Chronology of events
If you haven’t caught up already, here is a brief rundown of everything that’s happened so far:
- In June 2018, Datuk Seri Shazalli Ramly (former media advisor to Najib Razak) resigned from his post as CEO after the general elections in May.
- On 16 November 2018, acting CEO Datuk Bazlan Osman resigned from his post abruptly.
- On 30 November 2018, then chairman Tan Sri Dr Sulaiman Mahbob resigned.
- In November 2018, the TM board recommended Imri Mokhtar to be acting CEO.
- On 3 December 2018, current chairman Rosli Man was appointed.
- On 28 February 2019, the Ministry of Finance gave their approval for Imri to be appointed as the new CEO. (Source: The Edge)
- In March 2019, Rosli Man informed the Telekom board that the PMO has requested a deferment on the permanent CEO appointment.
- On 31 May 2019, Telekom Malaysia released a statement explaining the delay.
- On 1 June 2019, Finance Minister Lim Guan Eng stated during a press conference that the appointments of Rosli and Imri were made based on a directive by the Prime Minister, with no orders for any change given yet.
At its latest Annual General Meeting, TM shareholders were told by the chairman that no decision has been made, while Rosli avoided questions from the media on any potential appointments. However, The Edge reports that Rosli is likely to lean towards naming his own appointee for the top job.
But who can we expect to take up the potential job? According to The Star, possible candidates for Rosli to consider include Burhanuddin Yusof (formerly of Axiata), Noor Kamarul Anuar Nuruddin (former CTO of Celcom), and Dr Farid Mohamad Sani (former CSO of TM and current TM director representing Khazanah Nasional Bhd’s interest).
However, whether Imri gets the job over the other reported candidates is still very much in the air—but a calculated guess would be that Rosli opts for a candidate that he is familiar with, with sources telling The Star that Rosli’s move to initiate several forensic audits proved to be unpopular with senior executives over at TM.
Sources further explained that former senior figures in the TM hierarchy are also backing the current management to replace Rosli as current chairman.

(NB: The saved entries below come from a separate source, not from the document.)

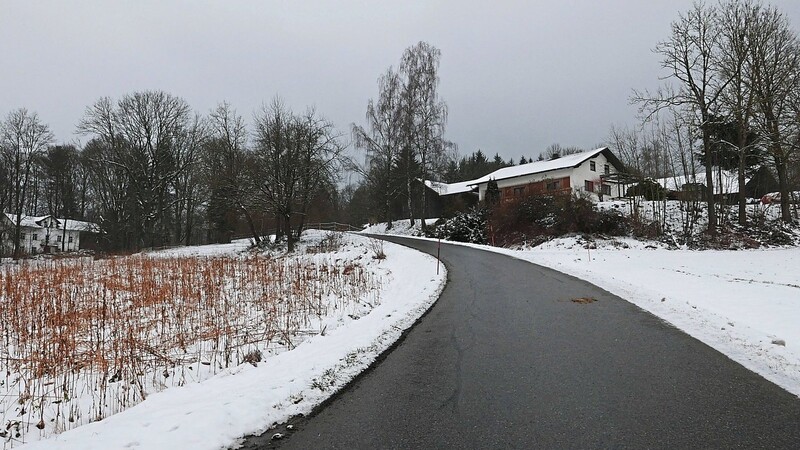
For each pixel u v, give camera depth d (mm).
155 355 6805
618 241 28312
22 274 16078
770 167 34750
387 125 41500
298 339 7910
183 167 43719
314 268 17281
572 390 5000
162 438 3873
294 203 34281
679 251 25703
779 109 16422
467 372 5738
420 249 25359
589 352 6438
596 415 4320
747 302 9711
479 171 88312
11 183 41031
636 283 12945
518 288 12500
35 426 4762
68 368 6375
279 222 37188
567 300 10594
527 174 46719
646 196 37750
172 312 9609
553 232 30672
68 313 9148
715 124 27250
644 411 4391
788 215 30359
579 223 30031
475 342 7160
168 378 6105
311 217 39438
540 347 6762
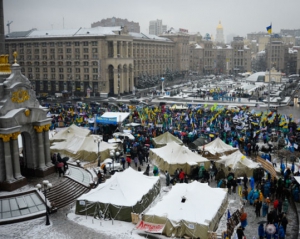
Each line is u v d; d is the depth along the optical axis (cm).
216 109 7731
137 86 16075
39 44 14088
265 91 13512
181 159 4325
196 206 2912
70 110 7762
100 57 13162
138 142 5219
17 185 3566
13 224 3080
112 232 2911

Is this as a result of the standoff surrounding the appointment of Imri? Perhaps.
What we do know at this point in time is that the company has issued a statement explaining that the appointment needs to go through due process with the controlling shareholders and the board—including special shareholder, the Ministry of Finance.
Currently, the government’s position on the matter is that Rosli Man and Imri Mokhtar will both continue in their respective roles with TM, with Finance Minister Lim Guan Eng revealing that the initial directive to appoint them came from the Prime Minister himself.
“Up till now, I have not received any order from the PM to change either the chairman or the CEO,”
“Any request or demand from second or third sources are invalid, and would not be recognised by the MoF,” he added.
As of the end of May 2019, TM‘s share price is up 4.34% to RM3.61 (RM3.51 at time of writing), with a market capitalisation of RM13.56 billion as a result of 64.05 million shares being transacted.
Editor’s Note: This article has been updated to include a response from Finance Minister, Lim Guan Eng, as reported by The Star.